JOB:
Write out each of the items below word for word, leaving out the pictures.

— Begin TASK INPUT —

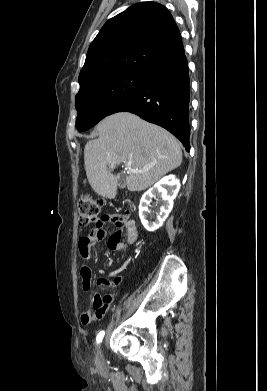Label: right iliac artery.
<instances>
[{
	"label": "right iliac artery",
	"mask_w": 267,
	"mask_h": 391,
	"mask_svg": "<svg viewBox=\"0 0 267 391\" xmlns=\"http://www.w3.org/2000/svg\"><path fill=\"white\" fill-rule=\"evenodd\" d=\"M104 337V331H101L97 336V343H100Z\"/></svg>",
	"instance_id": "1"
}]
</instances>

— End TASK INPUT —

FINISHED EXERCISE:
Label: right iliac artery.
<instances>
[{
	"label": "right iliac artery",
	"mask_w": 267,
	"mask_h": 391,
	"mask_svg": "<svg viewBox=\"0 0 267 391\" xmlns=\"http://www.w3.org/2000/svg\"><path fill=\"white\" fill-rule=\"evenodd\" d=\"M104 337V331H101L97 336V343H100Z\"/></svg>",
	"instance_id": "1"
}]
</instances>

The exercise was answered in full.